[Set task]: Reproduce every one of the entries below line for line, changing nothing.

Saved entries
- - -
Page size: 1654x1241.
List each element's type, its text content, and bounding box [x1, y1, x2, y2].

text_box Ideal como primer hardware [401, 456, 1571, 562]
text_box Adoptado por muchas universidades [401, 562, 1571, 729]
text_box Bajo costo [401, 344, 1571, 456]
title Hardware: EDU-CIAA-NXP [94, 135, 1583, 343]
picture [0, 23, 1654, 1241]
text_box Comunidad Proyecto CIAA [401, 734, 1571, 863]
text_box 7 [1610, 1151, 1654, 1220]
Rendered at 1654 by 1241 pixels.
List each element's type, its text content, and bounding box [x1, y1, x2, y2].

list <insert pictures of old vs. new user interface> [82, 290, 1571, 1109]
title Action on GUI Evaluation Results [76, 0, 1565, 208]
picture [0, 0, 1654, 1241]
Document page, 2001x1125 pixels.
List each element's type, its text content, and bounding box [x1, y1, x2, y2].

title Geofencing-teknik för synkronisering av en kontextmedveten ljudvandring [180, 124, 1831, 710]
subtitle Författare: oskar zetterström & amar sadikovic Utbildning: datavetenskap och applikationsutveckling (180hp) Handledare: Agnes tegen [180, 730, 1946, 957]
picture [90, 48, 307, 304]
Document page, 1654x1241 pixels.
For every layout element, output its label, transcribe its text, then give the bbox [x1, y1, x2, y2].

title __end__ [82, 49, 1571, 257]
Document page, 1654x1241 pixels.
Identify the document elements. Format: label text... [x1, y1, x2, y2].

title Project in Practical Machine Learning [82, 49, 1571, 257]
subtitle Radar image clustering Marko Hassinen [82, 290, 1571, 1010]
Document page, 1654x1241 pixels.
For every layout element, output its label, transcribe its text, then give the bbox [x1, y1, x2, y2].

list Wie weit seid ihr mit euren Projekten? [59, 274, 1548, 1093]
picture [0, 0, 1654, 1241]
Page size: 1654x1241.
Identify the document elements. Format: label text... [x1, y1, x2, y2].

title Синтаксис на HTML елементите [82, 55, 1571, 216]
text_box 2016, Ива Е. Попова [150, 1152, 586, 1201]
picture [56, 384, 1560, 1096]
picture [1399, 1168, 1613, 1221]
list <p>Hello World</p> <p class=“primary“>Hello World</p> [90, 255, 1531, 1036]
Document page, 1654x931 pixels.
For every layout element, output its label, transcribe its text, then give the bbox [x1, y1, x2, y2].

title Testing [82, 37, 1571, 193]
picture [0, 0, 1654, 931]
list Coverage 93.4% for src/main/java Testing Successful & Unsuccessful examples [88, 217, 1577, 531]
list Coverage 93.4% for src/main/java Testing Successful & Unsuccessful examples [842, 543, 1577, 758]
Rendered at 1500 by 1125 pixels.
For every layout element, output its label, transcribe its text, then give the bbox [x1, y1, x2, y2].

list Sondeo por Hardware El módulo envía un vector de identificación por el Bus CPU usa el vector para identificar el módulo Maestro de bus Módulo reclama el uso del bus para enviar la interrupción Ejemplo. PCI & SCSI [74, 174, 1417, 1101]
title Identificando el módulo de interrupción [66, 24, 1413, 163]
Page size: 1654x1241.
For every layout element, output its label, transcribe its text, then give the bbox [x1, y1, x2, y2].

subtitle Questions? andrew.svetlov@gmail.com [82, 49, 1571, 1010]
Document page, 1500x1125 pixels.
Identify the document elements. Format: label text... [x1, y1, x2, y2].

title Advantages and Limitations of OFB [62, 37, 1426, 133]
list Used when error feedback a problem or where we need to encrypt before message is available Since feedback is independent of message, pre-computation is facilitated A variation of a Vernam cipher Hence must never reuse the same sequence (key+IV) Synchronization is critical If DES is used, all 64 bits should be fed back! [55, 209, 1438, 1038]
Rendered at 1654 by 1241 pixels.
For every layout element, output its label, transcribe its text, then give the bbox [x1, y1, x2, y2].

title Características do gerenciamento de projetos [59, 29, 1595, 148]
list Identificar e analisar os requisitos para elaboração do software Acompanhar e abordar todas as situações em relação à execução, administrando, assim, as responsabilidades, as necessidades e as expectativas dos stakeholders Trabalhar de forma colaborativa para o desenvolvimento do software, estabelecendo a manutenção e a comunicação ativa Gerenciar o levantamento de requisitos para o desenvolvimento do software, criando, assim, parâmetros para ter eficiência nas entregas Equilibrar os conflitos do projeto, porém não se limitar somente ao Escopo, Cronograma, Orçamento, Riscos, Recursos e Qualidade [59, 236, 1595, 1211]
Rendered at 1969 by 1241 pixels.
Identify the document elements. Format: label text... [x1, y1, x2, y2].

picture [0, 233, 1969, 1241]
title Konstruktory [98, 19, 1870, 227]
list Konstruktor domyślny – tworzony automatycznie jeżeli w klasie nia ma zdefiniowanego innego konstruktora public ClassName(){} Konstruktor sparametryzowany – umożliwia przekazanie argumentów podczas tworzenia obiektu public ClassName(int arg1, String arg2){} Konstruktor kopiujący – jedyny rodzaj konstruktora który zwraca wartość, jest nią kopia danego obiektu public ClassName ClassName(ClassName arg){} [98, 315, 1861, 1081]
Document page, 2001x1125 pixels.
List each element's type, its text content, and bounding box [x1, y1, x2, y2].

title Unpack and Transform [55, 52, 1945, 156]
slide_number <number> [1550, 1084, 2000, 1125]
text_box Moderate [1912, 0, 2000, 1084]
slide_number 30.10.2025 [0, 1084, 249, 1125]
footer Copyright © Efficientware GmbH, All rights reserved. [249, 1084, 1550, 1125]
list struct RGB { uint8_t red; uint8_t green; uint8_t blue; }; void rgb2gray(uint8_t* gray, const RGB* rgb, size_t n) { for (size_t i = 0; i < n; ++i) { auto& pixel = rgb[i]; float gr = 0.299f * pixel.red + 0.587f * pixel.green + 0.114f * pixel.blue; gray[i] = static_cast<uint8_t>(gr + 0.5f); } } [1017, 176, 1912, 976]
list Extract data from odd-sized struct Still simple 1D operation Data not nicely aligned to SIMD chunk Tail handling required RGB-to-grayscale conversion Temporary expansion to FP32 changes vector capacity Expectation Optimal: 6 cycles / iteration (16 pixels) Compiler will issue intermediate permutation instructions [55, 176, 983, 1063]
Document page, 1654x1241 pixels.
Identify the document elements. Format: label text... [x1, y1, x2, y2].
- - -
[Response for this exercise]:
Page size: 1654x1241.
List each element's type, its text content, and bounding box [x1, y1, x2, y2].

text_box Ideal como primer hardware [401, 456, 1571, 562]
text_box Adoptado por muchas universidades [401, 562, 1571, 729]
text_box Bajo costo [401, 344, 1571, 456]
title Hardware: EDU-CIAA-NXP [94, 135, 1583, 343]
picture [0, 23, 1654, 1241]
text_box Comunidad Proyecto CIAA [401, 734, 1571, 863]
text_box 7 [1610, 1151, 1654, 1220]
Rendered at 1654 by 1241 pixels.
List each element's type, its text content, and bounding box [x1, y1, x2, y2].

list <insert pictures of old vs. new user interface> [82, 290, 1571, 1109]
title Action on GUI Evaluation Results [76, 0, 1565, 208]
picture [0, 0, 1654, 1241]
Document page, 2001x1125 pixels.
List each element's type, its text content, and bounding box [x1, y1, x2, y2].

title Geofencing-teknik för synkronisering av en kontextmedveten ljudvandring [180, 124, 1831, 710]
subtitle Författare: oskar zetterström & amar sadikovic Utbildning: datavetenskap och applikationsutveckling (180hp) Handledare: Agnes tegen [180, 730, 1946, 957]
picture [90, 48, 307, 304]
Document page, 1654x1241 pixels.
For every layout element, output its label, transcribe its text, then give the bbox [x1, y1, x2, y2].

title __end__ [82, 49, 1571, 257]
Document page, 1654x1241 pixels.
Identify the document elements. Format: label text... [x1, y1, x2, y2].

title Project in Practical Machine Learning [82, 49, 1571, 257]
subtitle Radar image clustering Marko Hassinen [82, 290, 1571, 1010]
Document page, 1654x1241 pixels.
For every layout element, output its label, transcribe its text, then give the bbox [x1, y1, x2, y2].

list Wie weit seid ihr mit euren Projekten? [59, 274, 1548, 1093]
picture [0, 0, 1654, 1241]
Page size: 1654x1241.
Identify the document elements. Format: label text... [x1, y1, x2, y2].

title Синтаксис на HTML елементите [82, 55, 1571, 216]
text_box 2016, Ива Е. Попова [150, 1152, 586, 1201]
picture [56, 384, 1560, 1096]
picture [1399, 1168, 1613, 1221]
list <p>Hello World</p> <p class=“primary“>Hello World</p> [90, 255, 1531, 1036]
Document page, 1654x931 pixels.
For every layout element, output its label, transcribe its text, then give the bbox [x1, y1, x2, y2].

title Testing [82, 37, 1571, 193]
picture [0, 0, 1654, 931]
list Coverage 93.4% for src/main/java Testing Successful & Unsuccessful examples [88, 217, 1577, 531]
list Coverage 93.4% for src/main/java Testing Successful & Unsuccessful examples [842, 543, 1577, 758]
Rendered at 1500 by 1125 pixels.
For every layout element, output its label, transcribe its text, then give the bbox [x1, y1, x2, y2].

list Sondeo por Hardware El módulo envía un vector de identificación por el Bus CPU usa el vector para identificar el módulo Maestro de bus Módulo reclama el uso del bus para enviar la interrupción Ejemplo. PCI & SCSI [74, 174, 1417, 1101]
title Identificando el módulo de interrupción [66, 24, 1413, 163]
Page size: 1654x1241.
For every layout element, output its label, transcribe its text, then give the bbox [x1, y1, x2, y2].

subtitle Questions? andrew.svetlov@gmail.com [82, 49, 1571, 1010]
Document page, 1500x1125 pixels.
Identify the document elements. Format: label text... [x1, y1, x2, y2].

title Advantages and Limitations of OFB [62, 37, 1426, 133]
list Used when error feedback a problem or where we need to encrypt before message is available Since feedback is independent of message, pre-computation is facilitated A variation of a Vernam cipher Hence must never reuse the same sequence (key+IV) Synchronization is critical If DES is used, all 64 bits should be fed back! [55, 209, 1438, 1038]
Rendered at 1654 by 1241 pixels.
For every layout element, output its label, transcribe its text, then give the bbox [x1, y1, x2, y2].

title Características do gerenciamento de projetos [59, 29, 1595, 148]
list Identificar e analisar os requisitos para elaboração do software Acompanhar e abordar todas as situações em relação à execução, administrando, assim, as responsabilidades, as necessidades e as expectativas dos stakeholders Trabalhar de forma colaborativa para o desenvolvimento do software, estabelecendo a manutenção e a comunicação ativa Gerenciar o levantamento de requisitos para o desenvolvimento do software, criando, assim, parâmetros para ter eficiência nas entregas Equilibrar os conflitos do projeto, porém não se limitar somente ao Escopo, Cronograma, Orçamento, Riscos, Recursos e Qualidade [59, 236, 1595, 1211]
Rendered at 1969 by 1241 pixels.
Identify the document elements. Format: label text... [x1, y1, x2, y2].

picture [0, 233, 1969, 1241]
title Konstruktory [98, 19, 1870, 227]
list Konstruktor domyślny – tworzony automatycznie jeżeli w klasie nia ma zdefiniowanego innego konstruktora public ClassName(){} Konstruktor sparametryzowany – umożliwia przekazanie argumentów podczas tworzenia obiektu public ClassName(int arg1, String arg2){} Konstruktor kopiujący – jedyny rodzaj konstruktora który zwraca wartość, jest nią kopia danego obiektu public ClassName ClassName(ClassName arg){} [98, 315, 1861, 1081]
Document page, 2001x1125 pixels.
List each element's type, its text content, and bounding box [x1, y1, x2, y2].

title Unpack and Transform [55, 52, 1945, 156]
slide_number <number> [1550, 1084, 2000, 1125]
text_box Moderate [1912, 0, 2000, 1084]
slide_number 30.10.2025 [0, 1084, 249, 1125]
footer Copyright © Efficientware GmbH, All rights reserved. [249, 1084, 1550, 1125]
list struct RGB { uint8_t red; uint8_t green; uint8_t blue; }; void rgb2gray(uint8_t* gray, const RGB* rgb, size_t n) { for (size_t i = 0; i < n; ++i) { auto& pixel = rgb[i]; float gr = 0.299f * pixel.red + 0.587f * pixel.green + 0.114f * pixel.blue; gray[i] = static_cast<uint8_t>(gr + 0.5f); } } [1017, 176, 1912, 976]
list Extract data from odd-sized struct Still simple 1D operation Data not nicely aligned to SIMD chunk Tail handling required RGB-to-grayscale conversion Temporary expansion to FP32 changes vector capacity Expectation Optimal: 6 cycles / iteration (16 pixels) Compiler will issue intermediate permutation instructions [55, 176, 983, 1063]
Document page, 1654x1241 pixels.
Identify the document elements. Format: label text... [x1, y1, x2, y2].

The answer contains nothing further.